Globally, pneumococcus has been estimated to cause 541,000 deaths (uncertainty range: 376,000–594,000), in the year 2008, in children younger than 5 years.2 However, the morbidity and mortality caused by pneumococcus in neonates has not been estimated nor has the variation in disease burden estimates across the world been quantified. Most of the published etiologic data among neonates from developing countries are from hospital-based studies. This is also true among those in developed countries because the assessment of an ill neonate necessarily requires equipment available in health facilities. However, it may be assumed that in developing countries, the likelihood of seeking medical care from an appropriate health provider for an ill neonate is low; as for example, only 59% of children younger than 5 years with suspected pneumonia are taken to an appropriate healthcare provider in developing countries in 2005–2009 according to United Nations International Children’s Emergency Fund.3
To improve the representativeness, this project focused on community-based longitudinal studies and surveillance systems from around the world that had data on invasive pneumococcal disease (IPD) among neonates, including data that had not been published.
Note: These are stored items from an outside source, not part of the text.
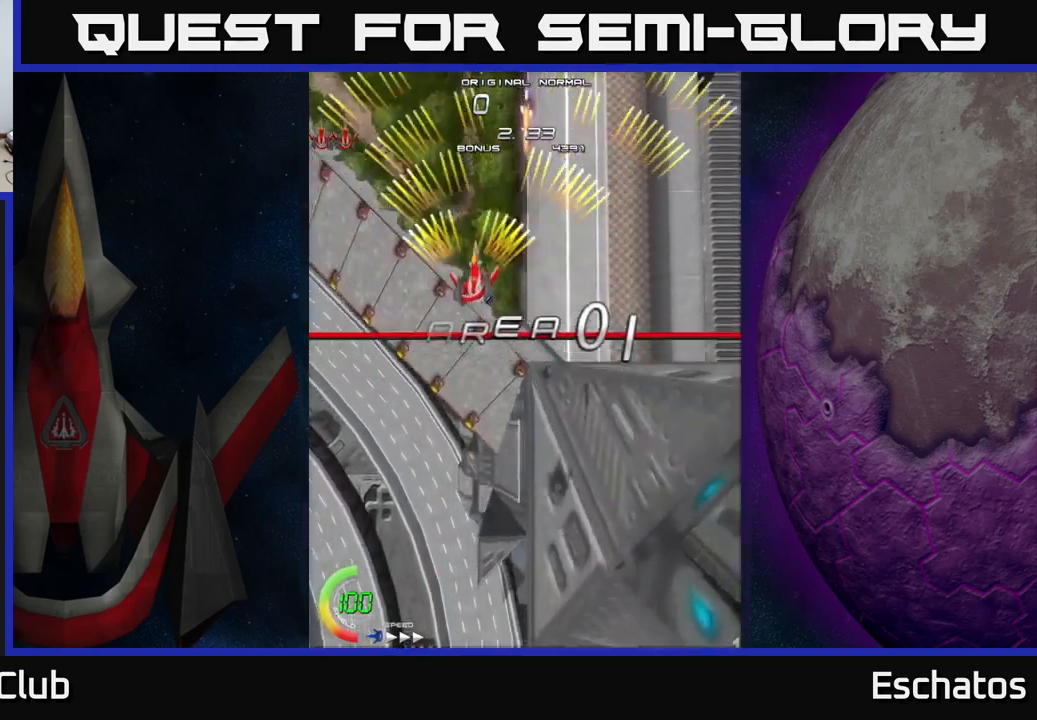
{"buttons": ["A", "DPAD_RIGHT"], "left_stick": "center", "right_stick": "center", "events": [[17, "DPAD_RIGHT", "down"], [200, "DPAD_RIGHT", "up"], [267, "DPAD_LEFT", "down"], [400, "DPAD_LEFT", "up"], [417, "DPAD_RIGHT", "down"]]}
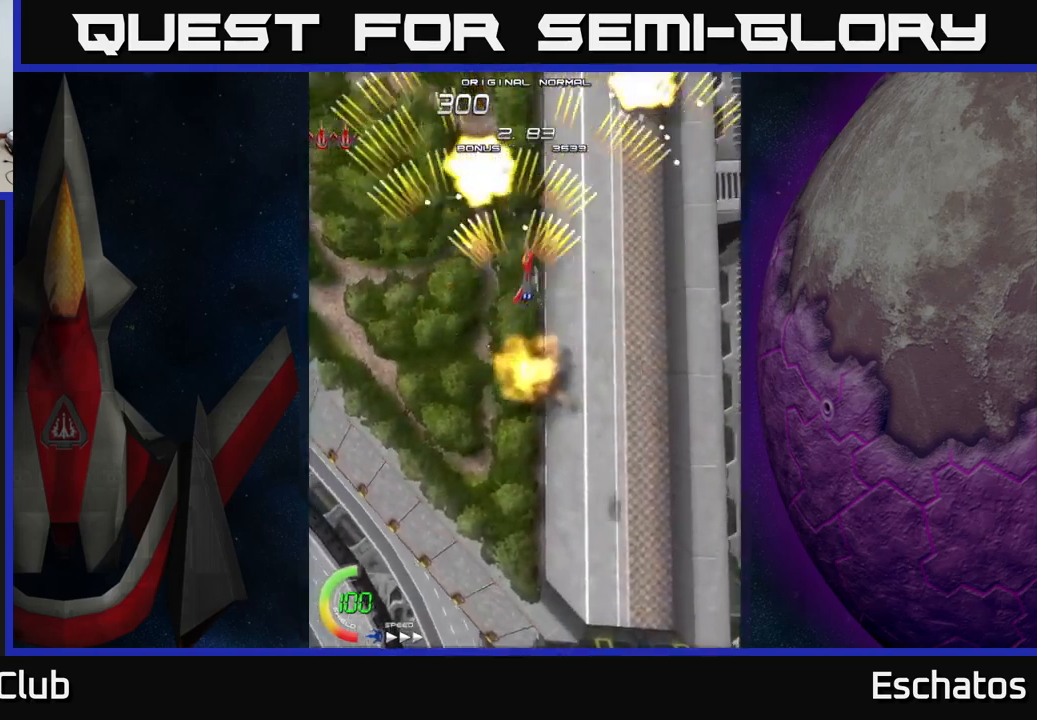
{"buttons": ["A", "DPAD_RIGHT"], "left_stick": "center", "right_stick": "center", "events": [[167, "DPAD_RIGHT", "up"], [200, "DPAD_LEFT", "down"], [417, "DPAD_LEFT", "up"], [450, "DPAD_RIGHT", "down"]]}
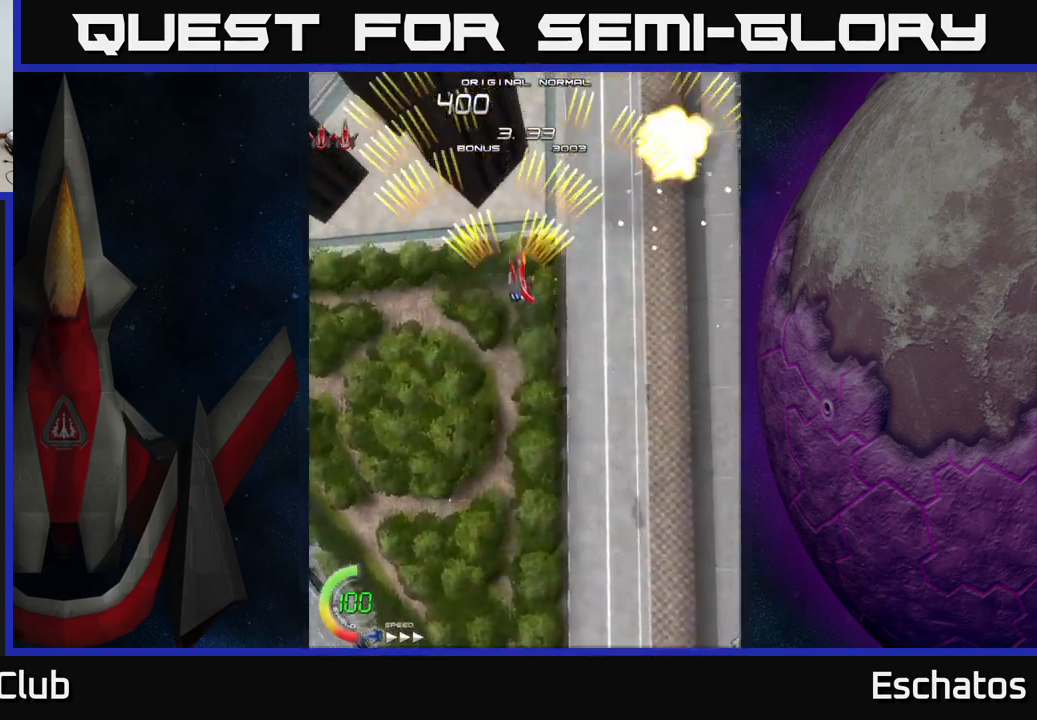
{"buttons": ["A", "DPAD_RIGHT"], "left_stick": "center", "right_stick": "center", "events": [[183, "DPAD_RIGHT", "up"], [217, "DPAD_LEFT", "down"], [417, "DPAD_LEFT", "up"], [467, "DPAD_RIGHT", "down"]]}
Hence, the burden of IPD among neonates was estimated by conducting a systematic review of published and unpublished studies and employing meta-analysis techniques. The estimation of IPD incidence in neonates during the pre-pneumococcal conjugate vaccine (pre-PCV) era, in the general population and in high-risk populations, globally and in the 3 United Nations (UN) country development strata was undertaken.
Pneumococcal invasive disease was defined as pneumococcus identified by a standard laboratory technique such as culture or polymerase chain reaction from a normally sterile site, that is, blood, cerebrospinal fluid or pleural fluid. Pre-PCV era of a country was defined as the time period before PCV introduction into the routine immunization schedule of the country. Studies were classified by their level of development at the time of study data collection into the 3 UN country development strata (least, less and more developed). Neonatal mortality rate (NMR) was defined as the number of neonatal deaths per 1000 live births.4 Studies were included based on the inclusion and exclusion criteria (Fig. 1).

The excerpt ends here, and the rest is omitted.